**Work item:**
Repeat precisely the span of lines below that opens with the line containing "(202, 388) = (338, 561): laptop" and closes with the line containing "(676, 437) = (647, 395): purple", both included.

**Records supplied:**
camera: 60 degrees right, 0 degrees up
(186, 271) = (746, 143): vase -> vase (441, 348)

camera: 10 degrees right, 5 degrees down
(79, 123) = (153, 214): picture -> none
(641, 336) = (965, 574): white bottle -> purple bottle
* * *
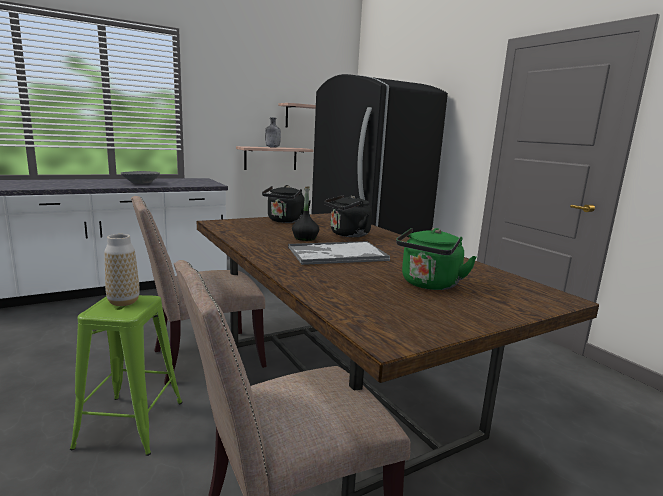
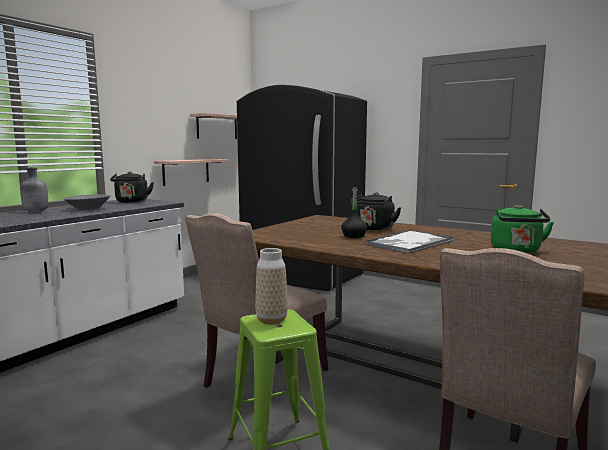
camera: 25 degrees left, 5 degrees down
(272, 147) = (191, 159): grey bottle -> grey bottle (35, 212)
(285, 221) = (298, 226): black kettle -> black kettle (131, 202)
--
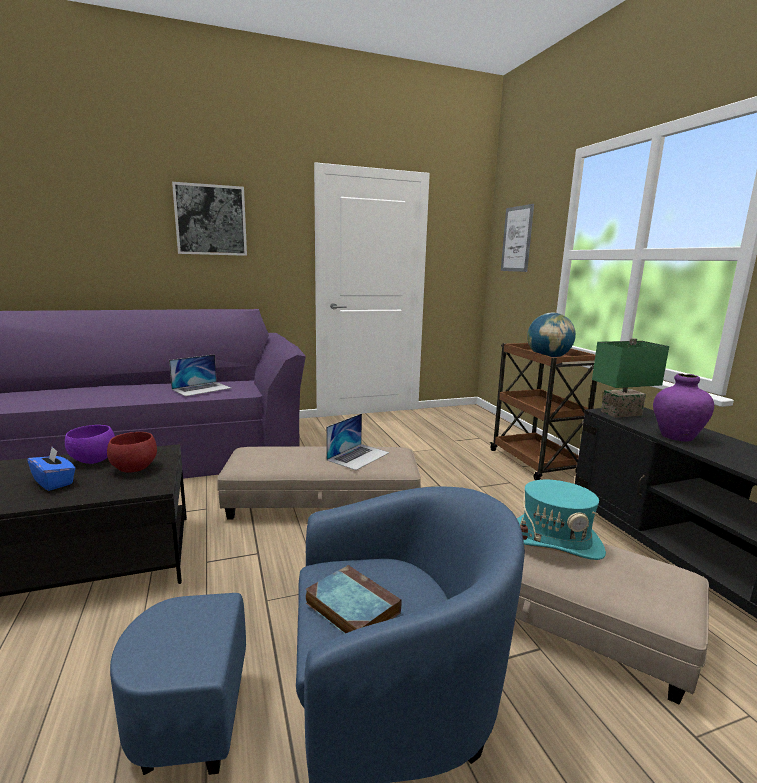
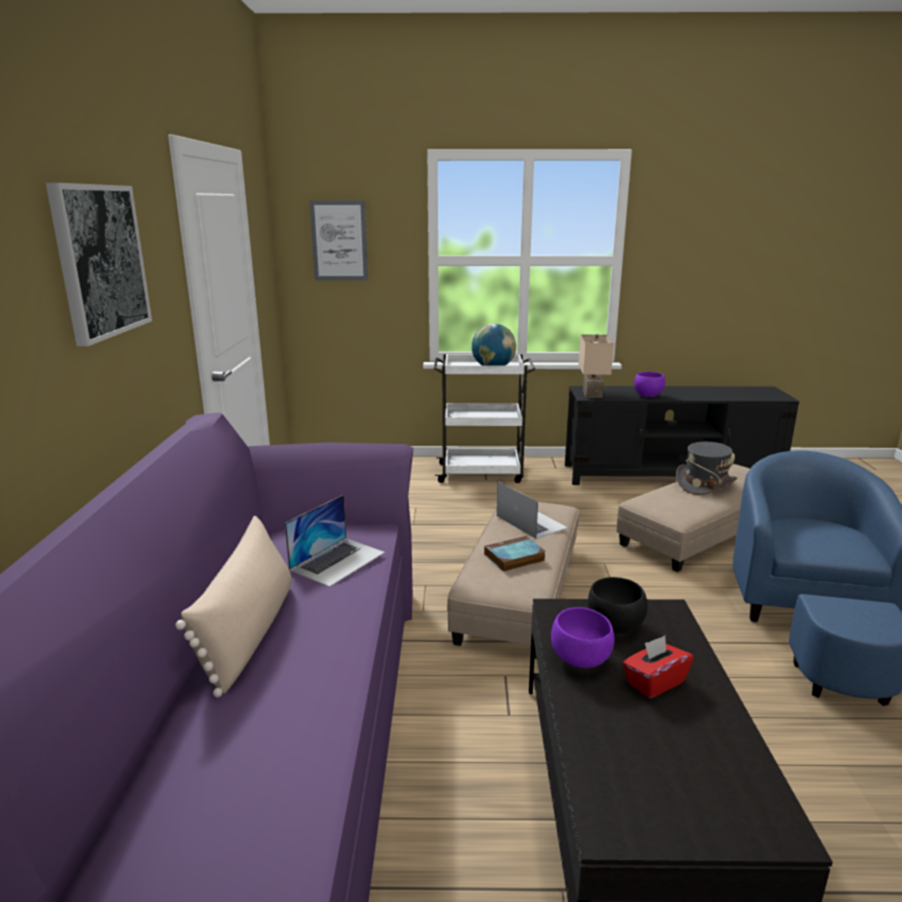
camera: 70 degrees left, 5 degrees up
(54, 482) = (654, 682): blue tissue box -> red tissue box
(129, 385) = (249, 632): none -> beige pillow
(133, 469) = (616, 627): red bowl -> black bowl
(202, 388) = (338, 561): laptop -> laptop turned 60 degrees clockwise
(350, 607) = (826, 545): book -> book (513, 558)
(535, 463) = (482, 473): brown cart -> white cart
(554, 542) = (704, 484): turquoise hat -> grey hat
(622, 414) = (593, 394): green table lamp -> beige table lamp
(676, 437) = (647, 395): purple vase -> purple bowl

**Answer box:**
(202, 388) = (338, 561): laptop -> laptop turned 60 degrees clockwise
(350, 607) = (826, 545): book -> book (513, 558)
(535, 463) = (482, 473): brown cart -> white cart
(554, 542) = (704, 484): turquoise hat -> grey hat
(622, 414) = (593, 394): green table lamp -> beige table lamp
(676, 437) = (647, 395): purple vase -> purple bowl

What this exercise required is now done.